=== Section Start ===
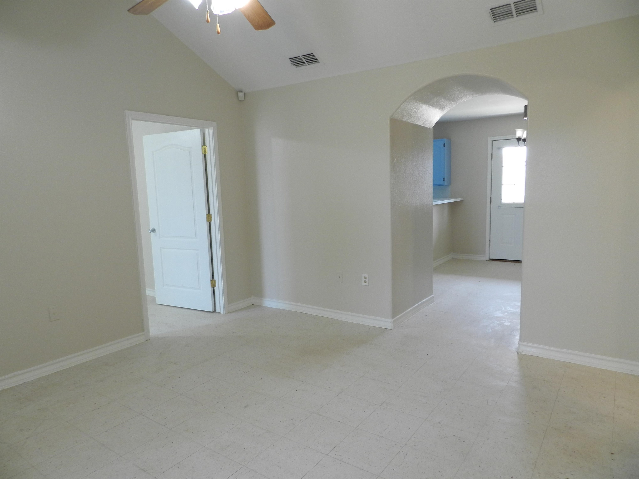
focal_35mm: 23
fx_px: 425
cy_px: 240
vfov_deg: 58.9
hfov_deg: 73.9
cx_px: 320
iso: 180
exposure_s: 1/30
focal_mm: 4
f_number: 3.4
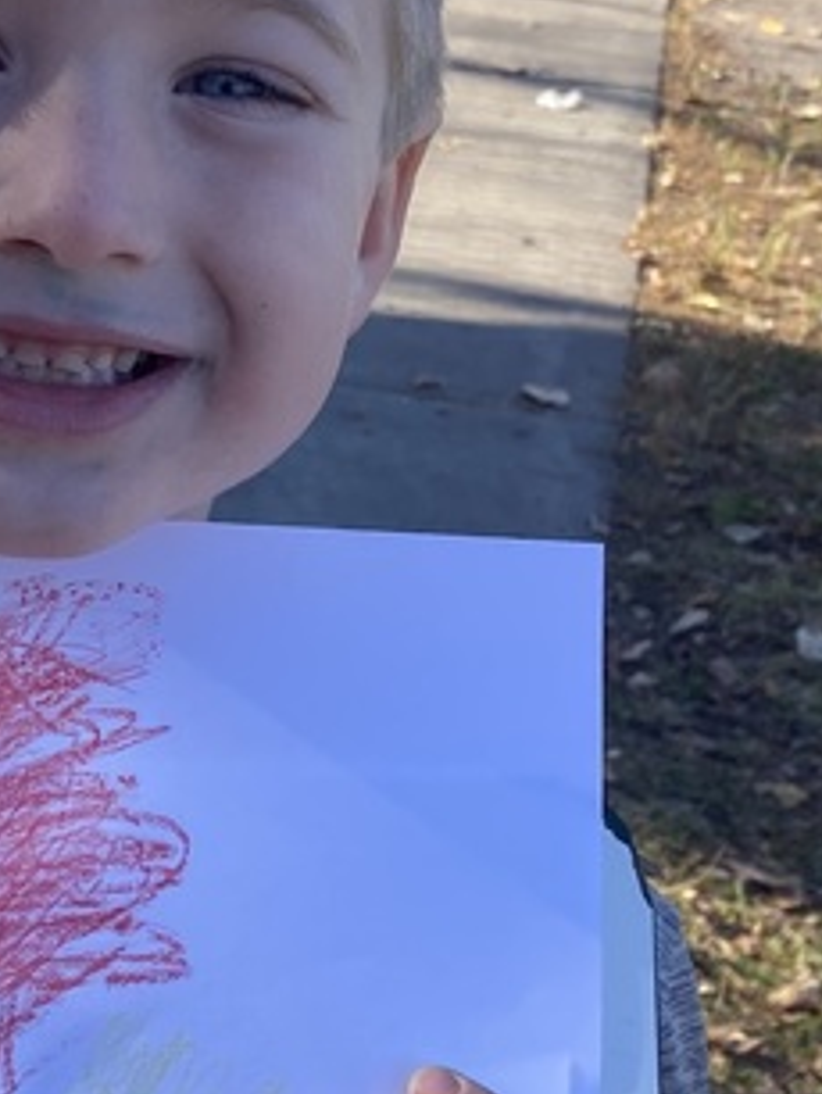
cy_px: 411
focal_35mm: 87
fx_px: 2751
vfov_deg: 22.4
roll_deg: -3.9
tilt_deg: -18.8
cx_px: -64
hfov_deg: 16.5
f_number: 1.8
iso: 32
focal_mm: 4.25
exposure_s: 1/845
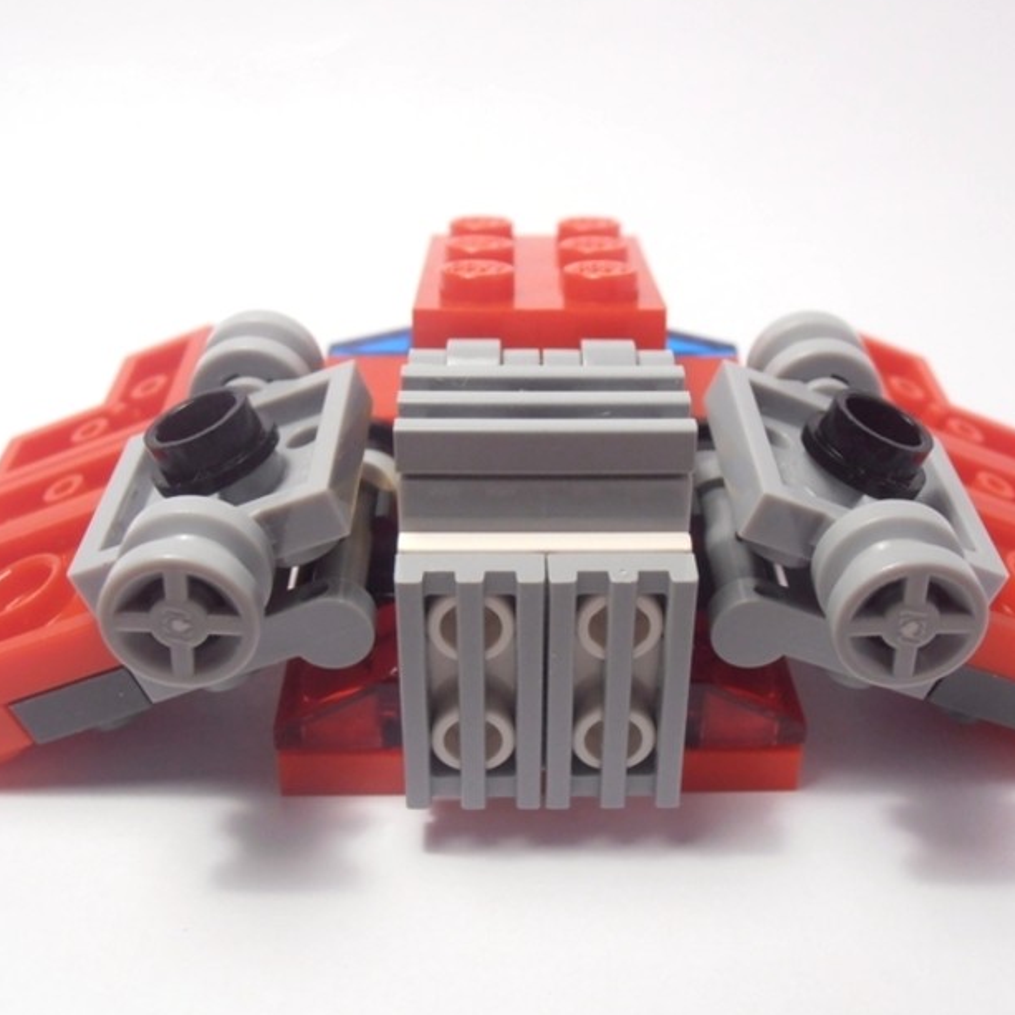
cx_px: 555
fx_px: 1592
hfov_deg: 35.3
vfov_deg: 35.3
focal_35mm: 48
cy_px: 534
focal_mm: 6.61
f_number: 3.9
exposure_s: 1/50
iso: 80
=== Section End ===
**Exercise description:**
Give again only the lines of the material above that run from the one with "vfov_deg: 35.3" through the end, both included, exactly as they appear.

**Exercise output:**
vfov_deg: 35.3
focal_35mm: 48
cy_px: 534
focal_mm: 6.61
f_number: 3.9
exposure_s: 1/50
iso: 80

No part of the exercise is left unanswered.